TORTURAS EN LA INQUISICIÓN ESPAÑOLA
La tortura empleada en la inquisición en España (1478-1821),
tenía lugar cuando el reo entraba en contradicciones con su declaración
anterior, cuando reconocía una acción torpe pero negaba su intención de herejía
y cuando realizaba sólo una confesión parcial. Los medios utilizados fueron
tres: la garrucha, la toca y el potro.
La garrucha consistía en sujetar a la víctima los brazos
detrás de la espalda, alzándole desde el suelo con una soga atada a las
muñecas, mientras de los pies colgaban unas pesas. En esa posición era
mantenido durante un tiempo. A veces soltaban la cuerda, que colgaba de una
polea, de golpe y le dejaban caer.
La toca, o tortura del agua, consistía en subir al reo a una
especie de escalera, luego lo doblaban sobre sí mismo con la cabeza más baja
que los pies. Situado así, se le inmovilizaba la cabeza para introducirle por
la boca una toca o venda de lino, a la que fluía agua de una jarra con
capacidad de más de un litro. La víctima sufría una sensación de ahogo,
mientras de vez en cuando le retiraban la toca para obligarle a confesar.
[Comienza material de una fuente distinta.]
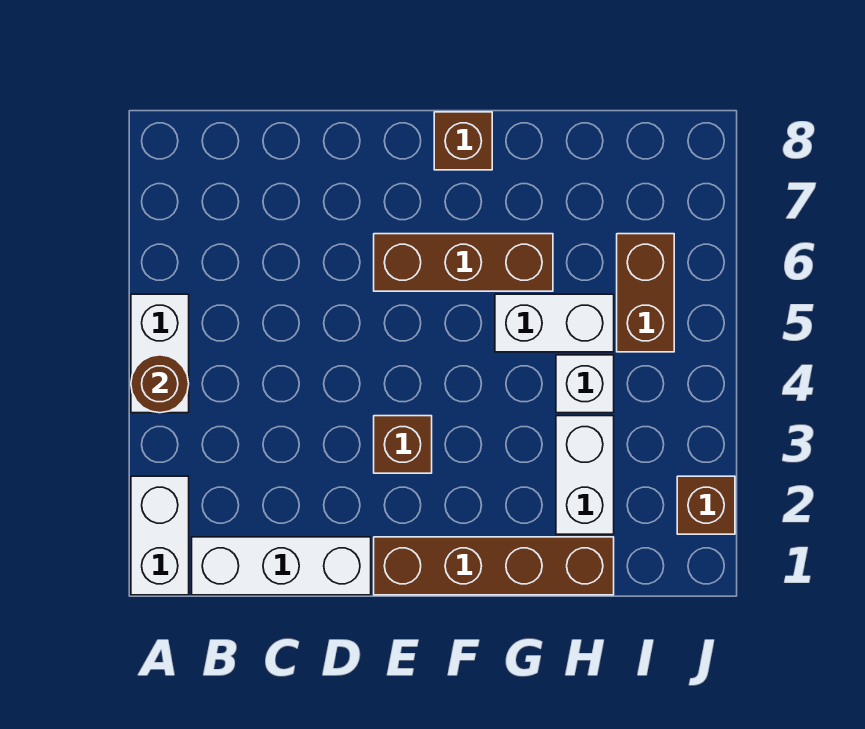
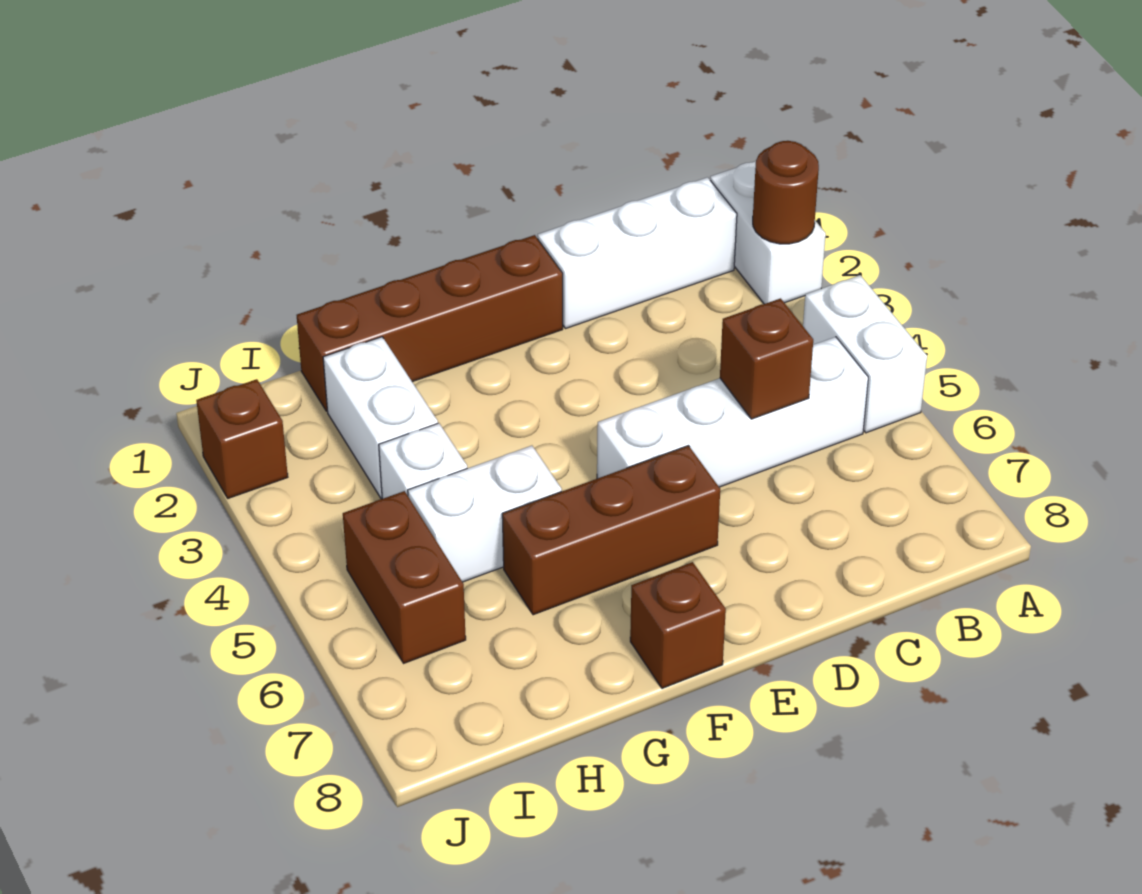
brown 1x1 round brick [131,355,189,413] -> brown 1x1 round brick moved to [753,141,819,244]
none -> white 1x4 brick [597,337,868,487]
brown 1x1 brick [374,416,432,473] -> brown 1x1 brick moved to [720,298,813,419]

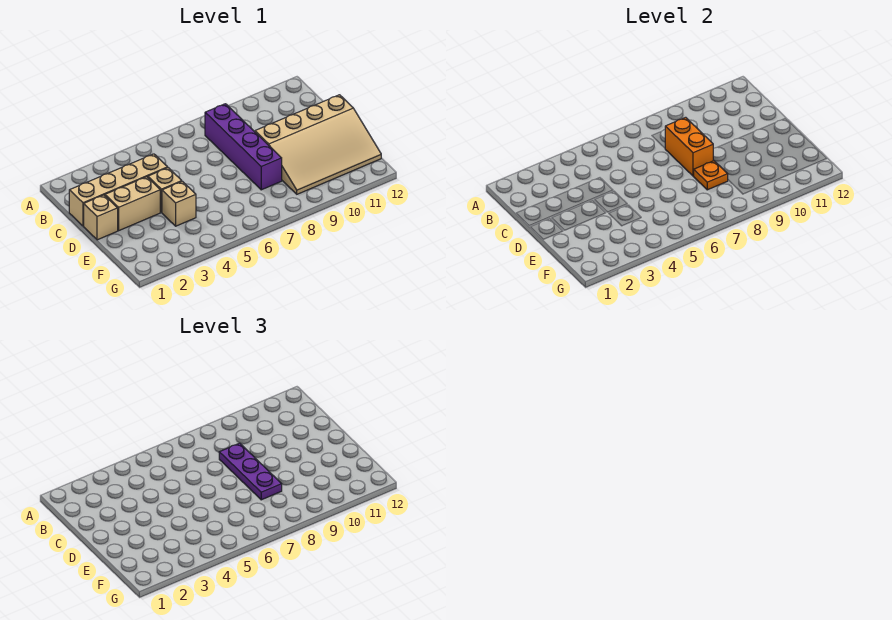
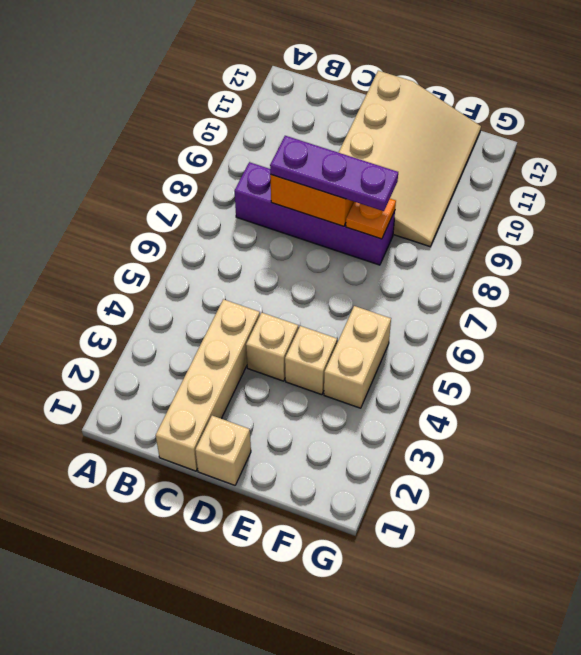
tan 1x2 brick [105,177,160,231] -> tan 1x2 brick moved to [324,306,391,408]

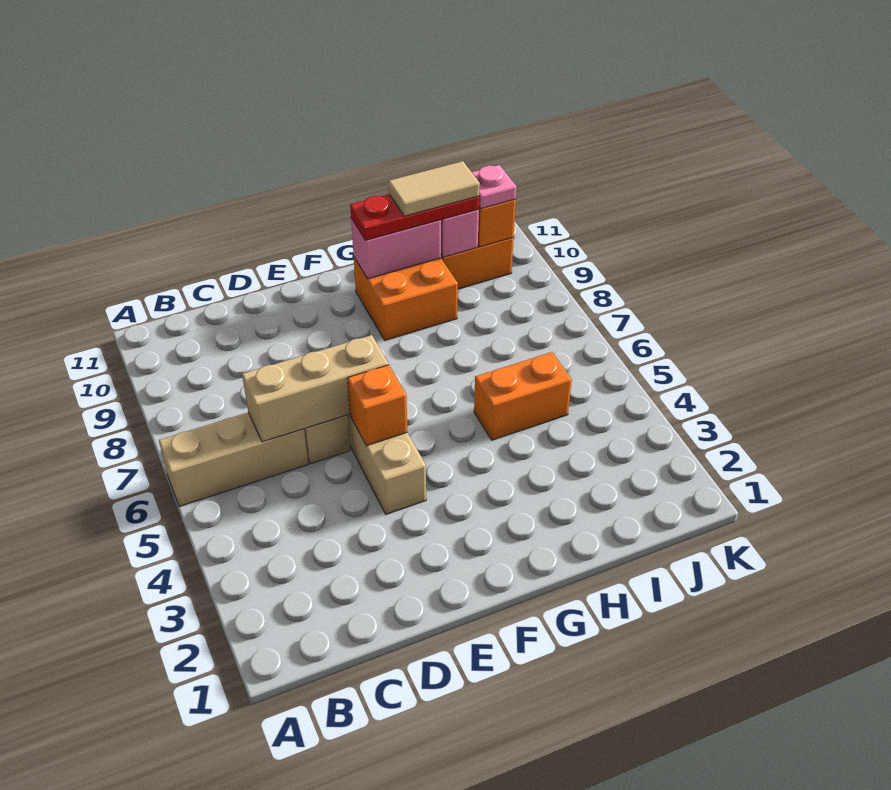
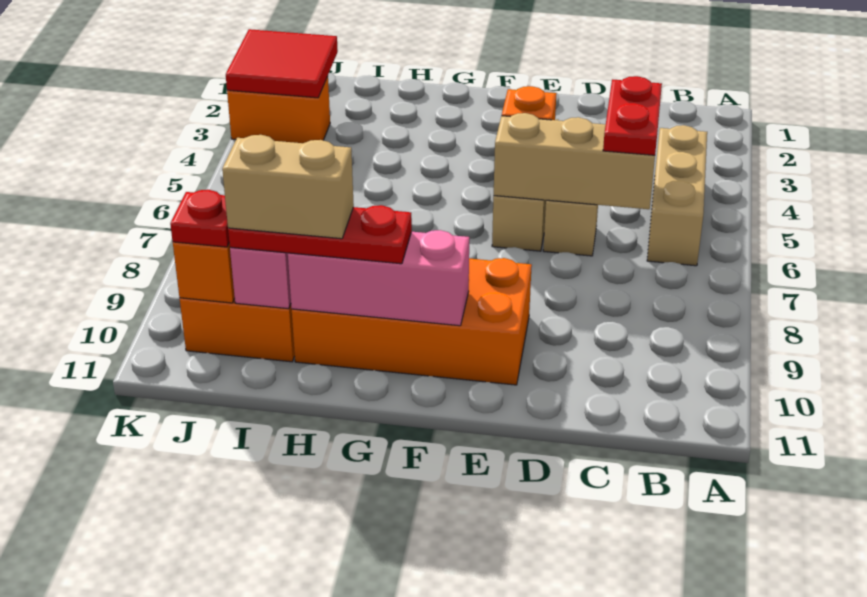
tan 1x3 brick [159,413,308,507] -> tan 1x3 brick turned to [647,125,707,266]
none -> red 1x2 plate [603,76,662,155]
orange 2x2 brick [354,257,458,340] -> orange 2x4 brick [292,258,532,385]
pink 1x2 brick [351,218,441,279] -> pink 1x3 brick [288,230,469,326]
orange 1x2 brick [474,352,572,440] -> orange 1x2 brick moved to [227,76,330,143]
tan 1x2 tile [389,161,480,216] -> tan 1x2 brick [222,135,354,239]
none -> red 2x2 tile [226,29,338,98]
pink 1x1 plate [472,165,516,209] -> red 1x1 plate [170,190,229,247]

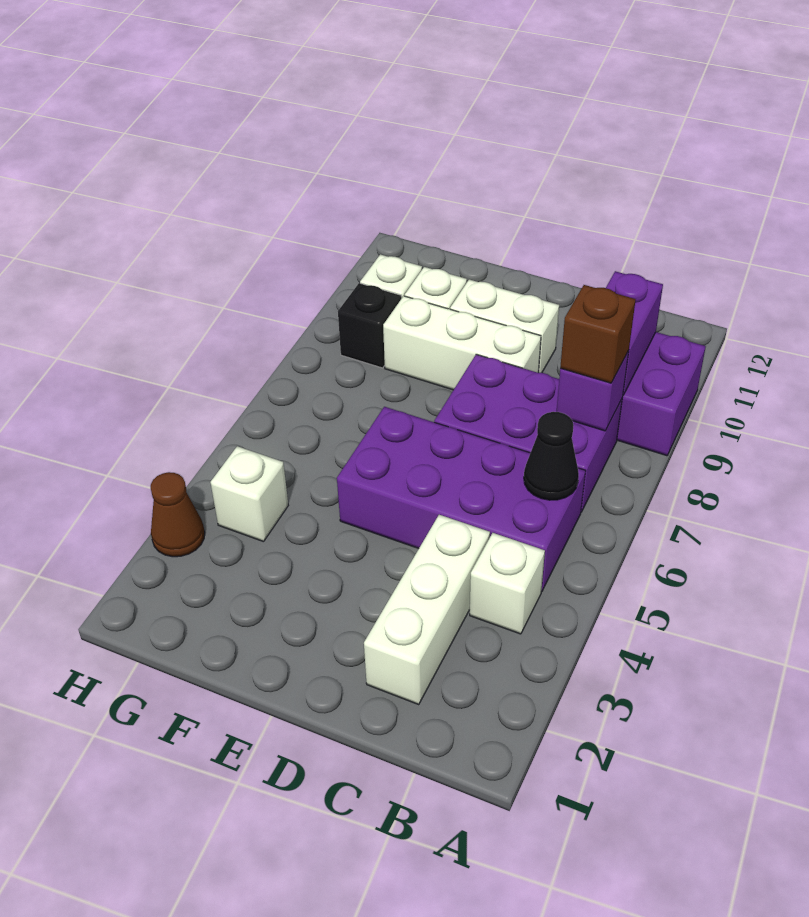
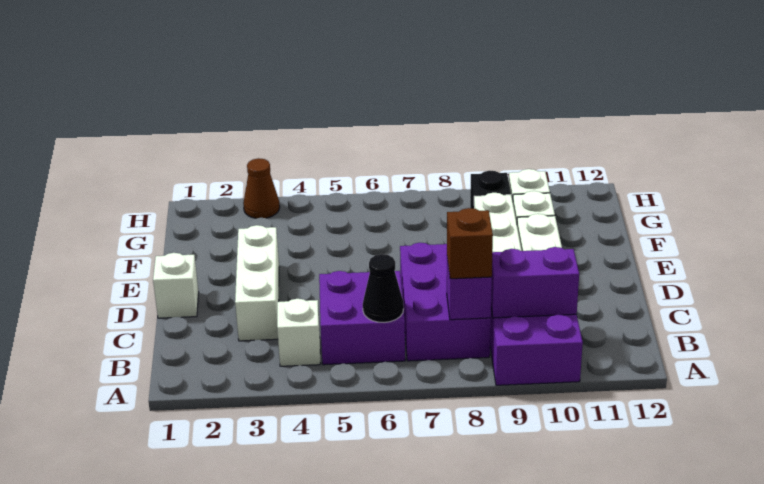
purple 2x4 brick [337,407,585,591] -> purple 2x2 brick [319,271,405,365]
white 1x3 brick [364,515,490,704] -> white 1x3 brick turned to [235,225,279,341]
white 1x1 brick [210,446,288,542] -> white 1x1 brick moved to [153,253,199,318]

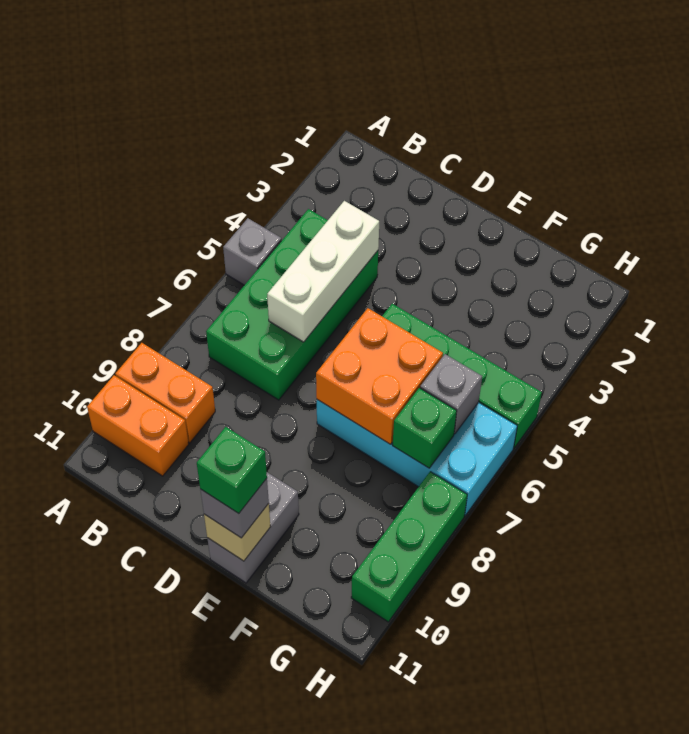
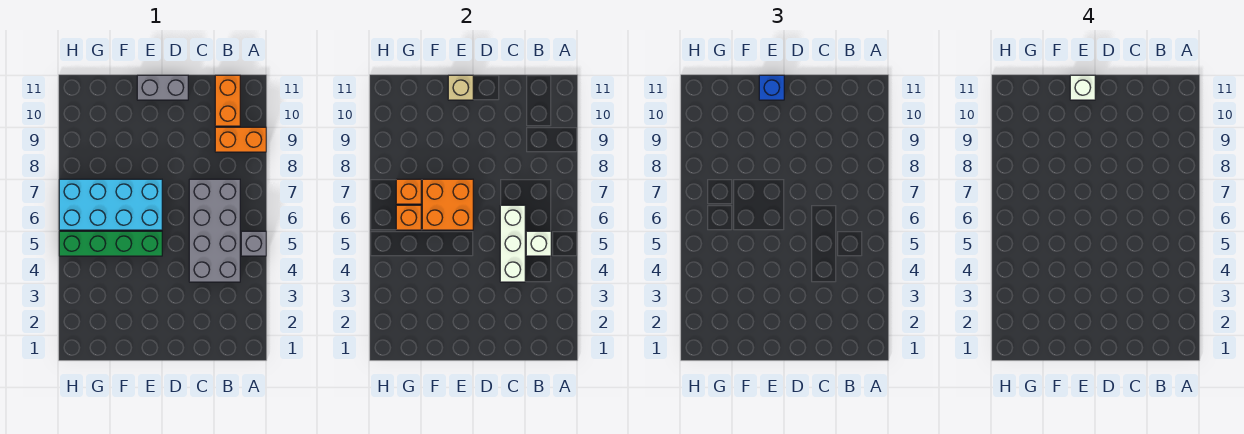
orange 1x2 brick [87,375,189,476] -> orange 1x2 brick turned to [215,75,240,126]
green 2x4 brick [206,209,378,400] -> grey 2x4 brick [189,179,240,282]
none -> white 1x1 brick [526,231,551,256]
grey 1x2 brick [207,472,299,583] -> grey 1x2 brick turned to [137,75,188,100]
grey 1x1 brick [200,478,269,538] -> blue 1x1 brick [759,75,784,100]
green 1x1 brick [197,427,267,513] -> white 1x1 brick [1070,75,1095,100]
grey 1x1 brick [420,354,482,434] -> orange 1x1 brick [396,205,421,230]
green 1x1 brick [393,388,457,468] -> orange 1x1 brick [396,179,421,204]
green 1x3 brick [351,472,467,622] -> none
Cuanto más severo era el castigo, más jarras le hacían consumir, en ocasiones
seis u ocho.
Cuando las dos formas anteriores cayeron en desuso y fueron
reemplazadas por el potro, al que era atada la víctima. Con la cuerda alrededor
de su cuerpo y en las extremidades, el verdugo daba vueltas a un dispositivo
que progresivamente la ceñía, mientras el reo era advertido de que, si no decía
la verdad, seguiría el tormento, dándole varias vueltas más.
Las confesiones obtenidas durante el tormento no eran
válidas por sí mismas, debían ser ratificadas, fuera de él, en las veinticuatro
horas siguientes. El desarrollo de la tortura era registrado por los
secretarios, incluidos los quejidos y exclamaciones que gritaban las víctimas.